NameError: name 'c' is not defined

In [None]:
df['City'] = df['City'].map(c)
df

In [None]:
df.info()

Now everything looks just fine. So we can go ahead with the data and start model building.

# **Building the Model**

The first task will be to **split the dataset** into train set and test set.

In [None]:
from sklearn.model_selection import train_test_split
x=df.drop('revenue',axis=1)
y=df['revenue']
X_train, X_test, y_train, y_test = train_test_split(x,y,test_size=0.30)


Let's check the dimension of train and test set.

In [None]:
X_train.shape

In [None]:
y_train.shape

In [None]:
X_test.shape

In [None]:
y_test.shape

Before moving ahead, I am importing all the models from sklearn

In [None]:
from sklearn.linear_model import LinearRegression
from sklearn.tree import DecisionTreeRegressor
from sklearn.ensemble import RandomForestRegressor
from sklearn.neighbors import KNeighborsRegressor
from xgboost import XGBRegressor

## Linear Regression

In [None]:
lr = LinearRegression() #create the object of the model
lr=lr.fit(X_train,y_train)

In [None]:
from sklearn.metrics import mean_absolute_error,mean_squared_error,r2_score

In [None]:
pred = lr.predict(X_test)
s=mean_absolute_error(y_test,pred)
s1=mean_squared_error(y_test,pred)
s2=r2_score(y_test,pred)

print("The MAE with the linear regressor is: "+str(s))
print("The MsE with the linear regressor is: "+str(s1))
print("The R2_Score with the linear regressor is: "+str(s2))

## Decision Tree Regressor

In [None]:
dtr = DecisionTreeRegressor() #create the object of the model
dtr=dtr.fit(X_train,y_train)

In [None]:
pred = dtr.predict(X_test)
s=mean_absolute_error(y_test,pred)
s1=mean_squared_error(y_test,pred)
s2=r2_score(y_test,pred)

print("The MAE with the DT regressor is: "+str(s))
print("The MsE with the DT regressor is: "+str(s1))
print("The R2_Score with the DT regressor is: "+str(s2))
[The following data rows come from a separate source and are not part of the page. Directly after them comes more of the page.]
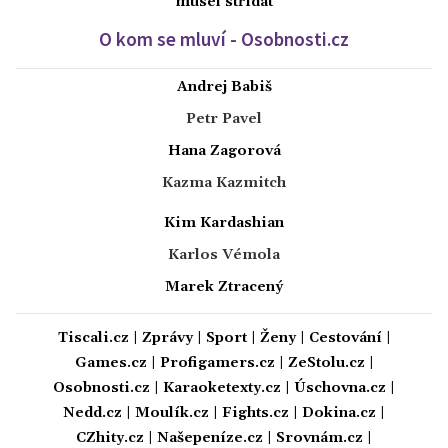
musel střídat
O kom se mluví - Osobnosti.cz
Andrej Babiš
Petr Pavel
Hana Zagorová
Kazma Kazmitch
Kim Kardashian
Karlos Vémola
Marek Ztracený
Tiscali.cz
|
Zprávy
|
Sport
|
Ženy
|
Cestování
|
Games.cz
|
Profigamers.cz
|
ZeStolu.cz
|
Osobnosti.cz
|
Karaoketexty.cz
|
Úschovna.cz
|
Nedd.cz
|
Moulík.cz
|
Fights.cz
|
Dokina.cz
|
CZhity.cz
|
Našepeníze.cz
|
Srovnám.cz
|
## Random Forest Regressor

In [None]:
r = RandomForestRegressor() #create the object of the model
r=r.fit(X_train,y_train)

In [None]:
pred = r.predict(X_test)
s=mean_absolute_error(y_test,pred)
s1=mean_squared_error(y_test,pred)
s2=r2_score(y_test,pred)

print("The MAE with the RF regressor is: "+str(s))
print("The MsE with the RF regressor is: "+str(s1))
print("The R2_Score with the RF regressor is: "+str(s2))

## K-Neighbors Regressor

In [None]:
knn=KNeighborsRegressor()
knn=knn.fit(X_train,y_train)

In [None]:
pred = knn.predict(X_test)
s=mean_absolute_error(y_test,pred)
s1=mean_squared_error(y_test,pred)
s2=r2_score(y_test,pred)

print("The MAE with the KNN regressor is: "+str(s))
print("The MsE with the KNN regressor is: "+str(s1))
print("The R2_Score with the KNN regressor is: "+str(s2))

## XGB Regressor

In [None]:
xgb=XGBRegressor()
xgb=xgb.fit(X_train,y_train)

In [None]:
pred = xgb.predict(X_test)
s=mean_absolute_error(y_test,pred)
s1=mean_squared_error(y_test,pred)
s2=r2_score(y_test,pred)

print("The MAE with the XGB regressor is: "+str(s))
print("The MsE with the XGB regressor is: "+str(s1))
print("The R2_Score with the XGB regressor is: "+str(s2))

From all the models, RFregressor gave the minimum error, So thats the best model and should be chosen as the final model.